Our church needs prayer. Our church needs people who will pray daily, that our church might be led in wisdom and spirit as we carry out our mission, as we do the work God calls us to do, and as we strive to bring wholeness to this fragmented world. Even on those Sundays that you can’t show up, because of health, because you are called out of town for the weekend, you can still pray.
We need people who will pray.
And, we need people who will give. When you give money to the church, you give life. It is your life’s energy that went into earning that money, right? I mean, if you earn $15 an hour… you work for one hour, you get $15, and then you give $15 to the church, that $15 equals one hour of your life. So that’s one hour of your life that you have given.

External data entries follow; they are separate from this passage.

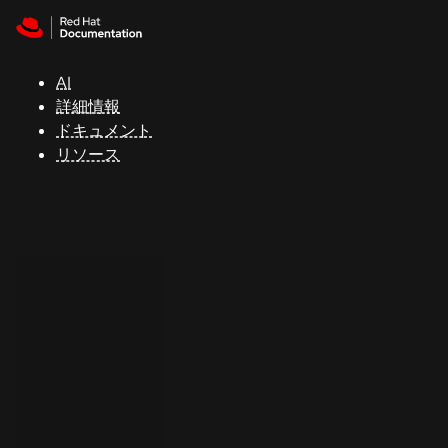
Skip to navigation
Skip to content
サ
ポ
ー
AI
ト
詳細情報
ドキュメント
リソース
コ
ン
ソ
ー
ル
開
発
者
ト
ラ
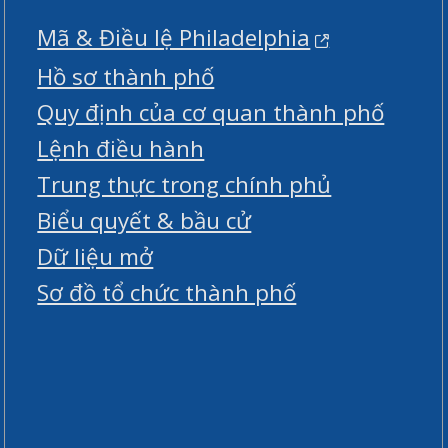
Mã & Điều lệ Philadelphia
Hồ sơ thành phố
Quy định của cơ quan thành phố
Lệnh điều hành
Trung thực trong chính phủ
Biểu quyết & bầu cử
Dữ liệu mở
Sơ đồ tổ chức thành phố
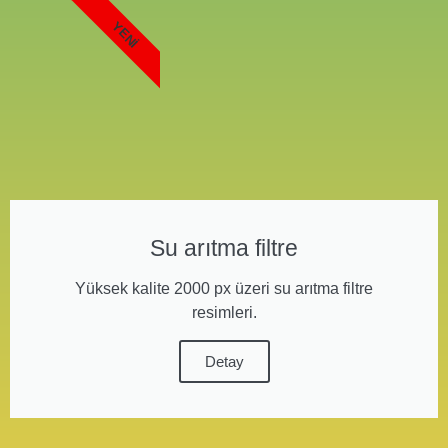
YENI
Su arıtma filtre
Yüksek kalite 2000 px üzeri su arıtma filtre
resimleri.
Detay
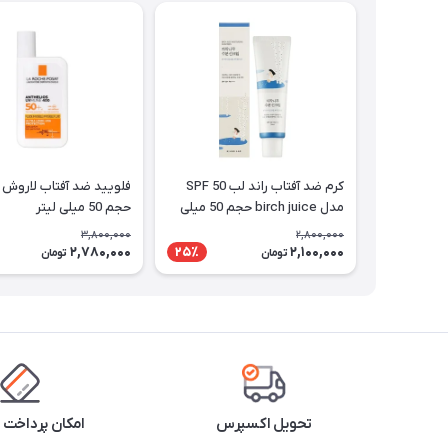
کرم ضد آفتاب راند لب SPF 50
فلویید ضد آفتاب لاروش 
مدل birch juice حجم 50 میلی
حجم 50 میلی لیتر
لیتر
3,800,000
2,800,000
2,780,000
2,100,000
25٪
تومان
تومان
تحویل اکسپرس
امکان پرداخت 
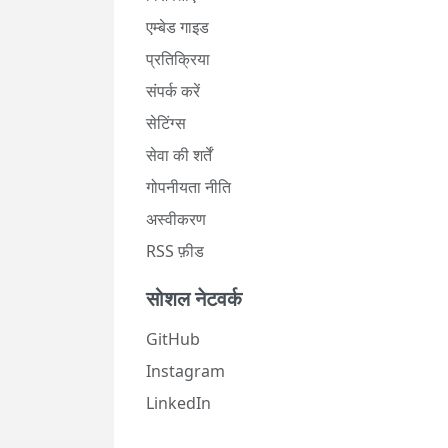
एम्बेड गाइड
प्रतिक्रिया
संपर्क करें
सेटिंग्स
सेवा की शर्तें
गोपनीयता नीति
अस्वीकरण
RSS फ़ीड
सोशल नेटवर्क
GitHub
Instagram
LinkedIn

When you were baptized, you committed yourself to living for God. When you were baptized, you committed your life to God. You joined yourself to Jesus, who gave his life to God, and who calls you to do the same. It’s not about dying for God, it’s about living for God. And one way we do that is through giving a portion of the money we earn to the church, so that the church’s ministry and mission can be funded and can succeed.
Some can give a lot. Some can give a little. If one person earns $100 an hour, and another person earns $10 an hour, then maybe one person’s tithe of $100 might equal another person’s tithe of $10, for both represent equal amounts of one’s life.
So it’s not about the amount. It’s about giving yourself - your life - to God and to God’s church.
We need people who will give.
There are many different types of parties. There are many ways to do church. There are, of course, churches where people sit in pews on Sunday morning. There are churches where people meet in bars on Sunday evening. There are churches where people gather around a table or multiple tables and enjoy a meal as a part of their worship. There are drive-in churches where people don’t have to get out of their cars. There are churches that meet in specifically-designed church buildings, and there are churches that meet in schools, churches that meet in storefronts, churches that meet in nursing homes, and I’ve even heard of churches meeting in funeral homes.
Some of these things I have a hard time imagining. But the church takes many forms.  
And anyway, it’s not about what I can or can’t imagine. It’s about what God can imagine for us. It’s about what God envisions for us. And in the coming months, we are going to work real hard to open our minds to the future God has imagined for us.
What will our party look like? Right now, it’s hard to say.
All I know is that God has something amazing and incredible in store for Bixby Knolls Christian Church, and what I need to do - and what you need to do - is to keep our minds open to whatever God is going to show us.
And in the meantime, we need to show up. We need to pray. And we need to give.